Soybeans cut swath through Prairie wheat belt

(Scott Bauer photo courtesy ARS/USDA)

Winnipeg | Reuters –– Soybeans, once a novelty in western Canadian fields, are poised to reach record-large acreage again this year, and some of the world’s biggest seed companies are betting they have further room to grow in a region known for wheat and canola.

Farmers on the eastern side of the Prairies are turning to soybeans for high returns and as shorter-season varieties make them viable in Western Canada and across northern U.S. states.

Monsanto expects Canadian farmers to sow 5.8 million acres this year, up from 5.6 million in 2014, with Ontario the biggest grower, said Cornie Thiessen, who leads the agricultural products company’s Canadian trait and licensing business.

Growth lies in Western Canada, and Monsanto expects farmers there to nearly double acreage to three million within five years.

“We actually expect that (expansion) to continue for quite a few years,” Thiessen said.

U.S. farmers are also expected to expand 2015 soybean plantings.

Canada’s soybean output is only 1/18th the size of U.S. production, limiting its effect on global trade. Canada exported 2.4 million tonnes of soybeans in 2013-14, about 44 per cent of that year’s crop. China, the biggest importer, bought 895,000 tonnes.

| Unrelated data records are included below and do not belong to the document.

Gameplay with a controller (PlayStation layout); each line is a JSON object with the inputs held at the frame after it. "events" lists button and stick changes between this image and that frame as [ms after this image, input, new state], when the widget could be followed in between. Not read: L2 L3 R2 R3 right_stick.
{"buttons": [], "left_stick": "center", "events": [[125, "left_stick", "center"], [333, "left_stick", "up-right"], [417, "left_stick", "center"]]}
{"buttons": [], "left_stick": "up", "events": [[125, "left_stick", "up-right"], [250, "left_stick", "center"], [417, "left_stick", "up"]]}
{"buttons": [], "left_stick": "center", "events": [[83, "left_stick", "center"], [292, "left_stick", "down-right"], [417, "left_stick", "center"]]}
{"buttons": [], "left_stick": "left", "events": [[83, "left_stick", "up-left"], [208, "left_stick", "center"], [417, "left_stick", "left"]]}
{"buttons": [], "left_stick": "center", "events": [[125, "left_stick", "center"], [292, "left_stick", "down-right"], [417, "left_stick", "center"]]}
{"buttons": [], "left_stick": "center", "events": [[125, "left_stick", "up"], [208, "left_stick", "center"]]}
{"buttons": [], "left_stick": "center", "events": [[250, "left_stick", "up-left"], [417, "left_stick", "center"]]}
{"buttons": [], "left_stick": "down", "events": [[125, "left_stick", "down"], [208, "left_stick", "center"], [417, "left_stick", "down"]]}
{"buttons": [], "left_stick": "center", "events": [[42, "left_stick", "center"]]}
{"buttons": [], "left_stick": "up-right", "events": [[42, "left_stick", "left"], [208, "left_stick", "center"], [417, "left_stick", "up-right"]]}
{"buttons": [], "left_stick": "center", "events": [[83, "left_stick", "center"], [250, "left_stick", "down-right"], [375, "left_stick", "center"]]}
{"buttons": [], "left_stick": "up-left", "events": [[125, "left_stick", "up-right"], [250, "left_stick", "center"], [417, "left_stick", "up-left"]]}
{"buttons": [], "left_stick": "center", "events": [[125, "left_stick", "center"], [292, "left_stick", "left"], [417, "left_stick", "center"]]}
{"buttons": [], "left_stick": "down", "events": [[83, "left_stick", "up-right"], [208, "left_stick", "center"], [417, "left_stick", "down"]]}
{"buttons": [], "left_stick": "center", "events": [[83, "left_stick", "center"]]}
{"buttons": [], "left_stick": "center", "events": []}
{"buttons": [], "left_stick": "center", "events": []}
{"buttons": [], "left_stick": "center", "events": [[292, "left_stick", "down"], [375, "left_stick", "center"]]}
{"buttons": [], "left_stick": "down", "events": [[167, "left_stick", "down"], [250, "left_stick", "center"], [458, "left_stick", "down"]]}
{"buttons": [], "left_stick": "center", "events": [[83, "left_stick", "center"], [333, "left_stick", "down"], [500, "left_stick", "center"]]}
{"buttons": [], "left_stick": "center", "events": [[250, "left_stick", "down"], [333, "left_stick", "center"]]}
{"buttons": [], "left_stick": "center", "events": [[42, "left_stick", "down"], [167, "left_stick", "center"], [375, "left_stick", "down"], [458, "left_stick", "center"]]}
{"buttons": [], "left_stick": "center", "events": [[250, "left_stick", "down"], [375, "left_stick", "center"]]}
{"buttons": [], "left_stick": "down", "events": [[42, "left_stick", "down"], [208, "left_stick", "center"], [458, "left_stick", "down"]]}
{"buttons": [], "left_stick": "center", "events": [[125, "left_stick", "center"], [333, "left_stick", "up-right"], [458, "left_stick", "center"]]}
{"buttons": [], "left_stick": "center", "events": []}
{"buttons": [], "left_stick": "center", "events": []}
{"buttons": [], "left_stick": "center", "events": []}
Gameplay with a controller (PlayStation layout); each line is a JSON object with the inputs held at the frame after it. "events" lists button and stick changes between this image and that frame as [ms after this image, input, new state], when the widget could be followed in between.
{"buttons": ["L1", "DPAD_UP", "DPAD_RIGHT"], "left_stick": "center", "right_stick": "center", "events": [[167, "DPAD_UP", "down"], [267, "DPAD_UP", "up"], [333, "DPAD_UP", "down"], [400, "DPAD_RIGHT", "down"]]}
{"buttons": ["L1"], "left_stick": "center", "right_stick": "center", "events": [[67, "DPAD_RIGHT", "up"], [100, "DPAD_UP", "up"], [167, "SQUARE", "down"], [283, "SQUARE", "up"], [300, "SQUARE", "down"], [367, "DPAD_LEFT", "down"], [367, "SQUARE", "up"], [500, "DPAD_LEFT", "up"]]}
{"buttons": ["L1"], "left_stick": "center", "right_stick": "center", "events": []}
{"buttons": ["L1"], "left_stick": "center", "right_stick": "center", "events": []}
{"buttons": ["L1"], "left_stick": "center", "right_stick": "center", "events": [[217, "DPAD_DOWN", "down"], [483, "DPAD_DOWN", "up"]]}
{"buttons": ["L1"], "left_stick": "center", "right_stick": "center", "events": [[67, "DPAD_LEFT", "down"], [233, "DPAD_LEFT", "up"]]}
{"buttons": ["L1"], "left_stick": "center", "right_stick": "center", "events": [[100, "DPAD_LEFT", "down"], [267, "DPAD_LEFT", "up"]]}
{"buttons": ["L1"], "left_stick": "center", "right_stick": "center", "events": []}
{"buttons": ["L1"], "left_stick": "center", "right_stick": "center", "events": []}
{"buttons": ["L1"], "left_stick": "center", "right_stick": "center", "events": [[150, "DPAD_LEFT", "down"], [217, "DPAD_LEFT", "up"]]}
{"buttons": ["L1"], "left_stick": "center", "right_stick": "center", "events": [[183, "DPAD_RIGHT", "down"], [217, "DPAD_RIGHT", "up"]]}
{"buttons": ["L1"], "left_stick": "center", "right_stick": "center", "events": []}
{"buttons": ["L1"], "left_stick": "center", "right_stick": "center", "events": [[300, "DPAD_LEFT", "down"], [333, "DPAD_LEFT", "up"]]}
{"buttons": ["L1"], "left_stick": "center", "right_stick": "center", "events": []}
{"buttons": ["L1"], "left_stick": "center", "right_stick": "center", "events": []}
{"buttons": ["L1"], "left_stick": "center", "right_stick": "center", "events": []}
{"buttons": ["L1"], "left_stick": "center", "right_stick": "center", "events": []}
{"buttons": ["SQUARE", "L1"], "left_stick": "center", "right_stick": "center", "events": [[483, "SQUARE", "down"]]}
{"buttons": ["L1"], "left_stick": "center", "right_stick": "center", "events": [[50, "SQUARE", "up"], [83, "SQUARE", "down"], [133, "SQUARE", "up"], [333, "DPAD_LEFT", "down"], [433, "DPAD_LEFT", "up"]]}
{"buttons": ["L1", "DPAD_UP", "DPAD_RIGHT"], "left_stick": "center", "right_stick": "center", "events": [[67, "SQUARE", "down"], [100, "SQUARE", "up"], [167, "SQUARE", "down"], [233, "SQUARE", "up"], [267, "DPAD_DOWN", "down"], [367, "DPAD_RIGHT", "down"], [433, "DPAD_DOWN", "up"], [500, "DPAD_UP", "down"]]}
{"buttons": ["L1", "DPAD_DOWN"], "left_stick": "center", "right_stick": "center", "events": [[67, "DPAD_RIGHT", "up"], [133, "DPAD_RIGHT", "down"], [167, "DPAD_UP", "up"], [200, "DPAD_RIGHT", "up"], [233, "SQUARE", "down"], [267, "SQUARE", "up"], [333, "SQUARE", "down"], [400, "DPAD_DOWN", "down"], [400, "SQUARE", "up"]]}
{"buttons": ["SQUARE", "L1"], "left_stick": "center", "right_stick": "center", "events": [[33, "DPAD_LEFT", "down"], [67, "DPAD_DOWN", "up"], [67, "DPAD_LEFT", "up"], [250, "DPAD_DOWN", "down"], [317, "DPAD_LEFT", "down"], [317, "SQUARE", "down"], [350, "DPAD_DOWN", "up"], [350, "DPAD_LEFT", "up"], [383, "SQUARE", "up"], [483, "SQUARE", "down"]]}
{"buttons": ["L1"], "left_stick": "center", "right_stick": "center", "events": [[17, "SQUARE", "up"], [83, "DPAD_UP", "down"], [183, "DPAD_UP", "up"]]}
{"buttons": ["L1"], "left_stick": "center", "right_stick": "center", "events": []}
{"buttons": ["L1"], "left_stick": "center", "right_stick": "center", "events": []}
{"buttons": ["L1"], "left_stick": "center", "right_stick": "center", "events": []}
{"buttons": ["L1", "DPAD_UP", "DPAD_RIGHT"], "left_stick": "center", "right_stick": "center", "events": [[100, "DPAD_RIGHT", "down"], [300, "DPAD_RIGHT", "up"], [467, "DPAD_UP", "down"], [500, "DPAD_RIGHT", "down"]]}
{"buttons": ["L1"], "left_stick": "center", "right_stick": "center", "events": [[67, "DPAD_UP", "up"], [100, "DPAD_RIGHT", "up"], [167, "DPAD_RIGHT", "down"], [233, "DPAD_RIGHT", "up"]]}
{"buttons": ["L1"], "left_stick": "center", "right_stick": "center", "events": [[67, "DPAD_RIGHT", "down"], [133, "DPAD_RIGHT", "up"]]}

Monsanto boosted its Canadian soybean seed investment in the past two years, pushing it to a similar level as canola. Its Roundup Ready soybeans are the dominant brand in Canada, competing with DuPont Pioneer and Syngenta.

The companies mainly invest in shorter-season varieties and adapt them for specific regions.

Syngenta, for one, announced Tuesday it had picked up registration for the first triple zero (000) soybean variety in its product pipeline. The variety, S0009-M2, reaches full maturity in 107 days on average, the company said.

The company said its breeding program is now focused on developing a “full line” of varieties for the Prairie soybean market.

“We still have a lot of room to grow,” said Steve Schnebly, senior research manager at DuPont, which is increasing investment in Canadian soybeans and corn.

Dwayne Couldwell, senior merchandiser of oilseeds for grain handler Paterson Grain, said soybeans offered farmers bigger gross returns than canola and cost less to plant.

They often mix into rotations with canola and wheat, which remain popular.

To be sure, acres of other crops like lentils and corn have also expanded on the Prairies, making for a crowded field of choices.

Limits on soybeans’ growth include a lack of significant Prairie processing capacity and the grain’s lower protein content there than in the U.S. China buys Canadian soybeans at a discount to blend with higher-protein supplies, Couldwell said.

— Rod Nickel is a Reuters correspondent covering the agriculture and mining sectors from Winnipeg. Includes files from Network staff.